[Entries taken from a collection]
== Segment start ==
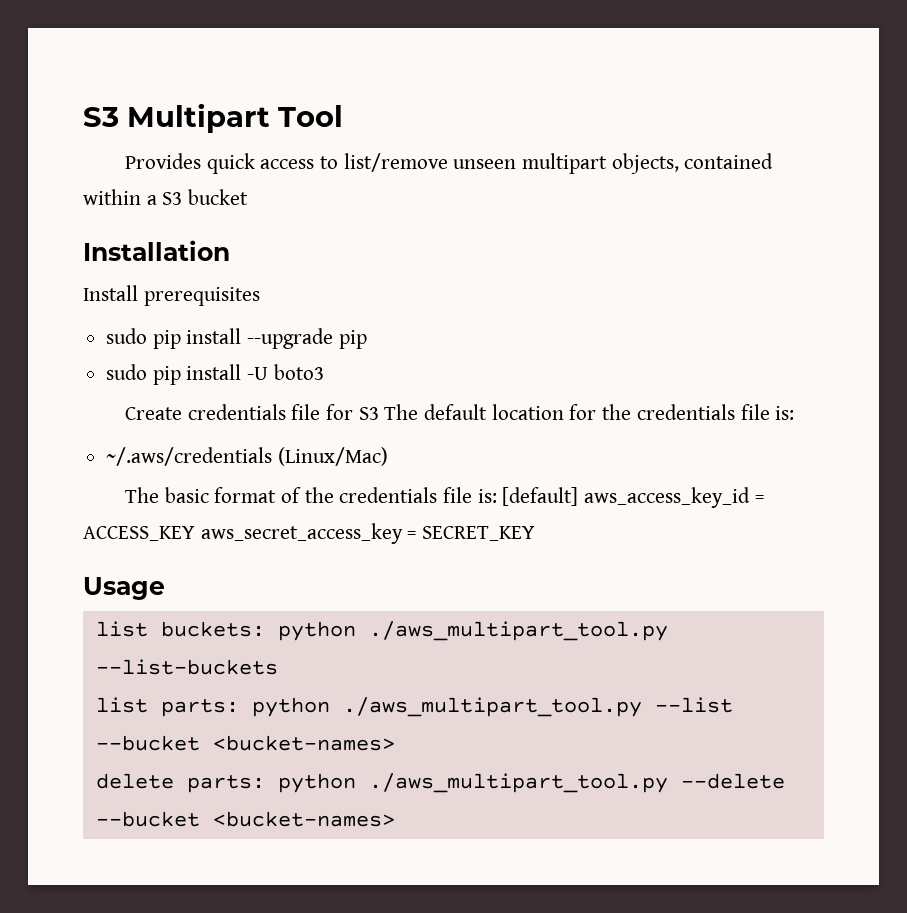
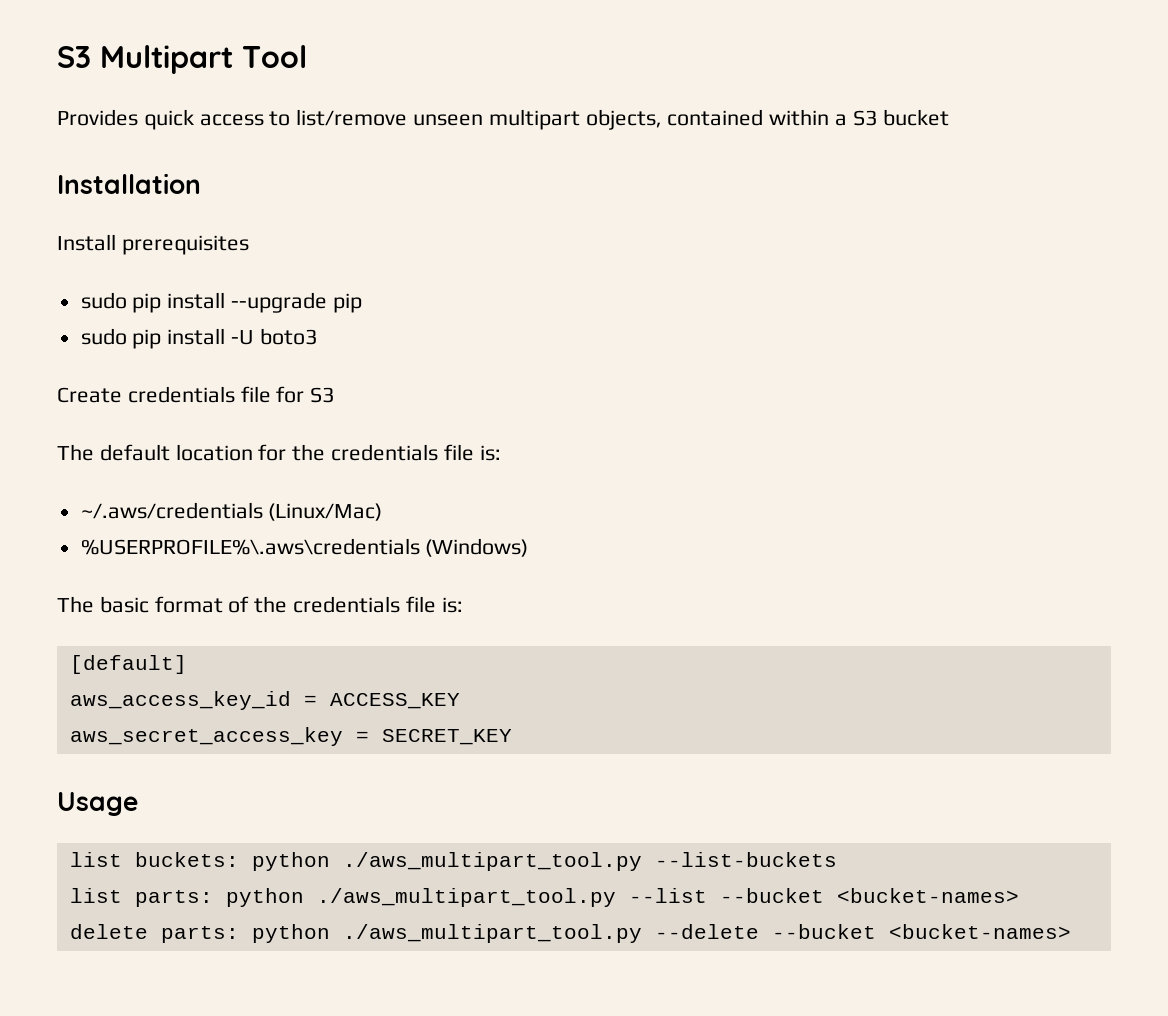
(379, 413) none -> (335, 395) //
(388, 456) none -> [80,538,529,557] // %USERPROFILE%\.aws\credentials (Windows)
(497, 496) none -> (463, 605) //
(579, 496) none -> (187, 664) //
(195, 533) none -> (460, 701) //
== Segment end ==
■ **What the task requires**
Drop the images; return the entries above exactly as they appear.

■ **Exercise answer**
(379, 413) none -> (335, 395) //
(388, 456) none -> [80,538,529,557] // %USERPROFILE%\.aws\credentials (Windows)
(497, 496) none -> (463, 605) //
(579, 496) none -> (187, 664) //
(195, 533) none -> (460, 701) //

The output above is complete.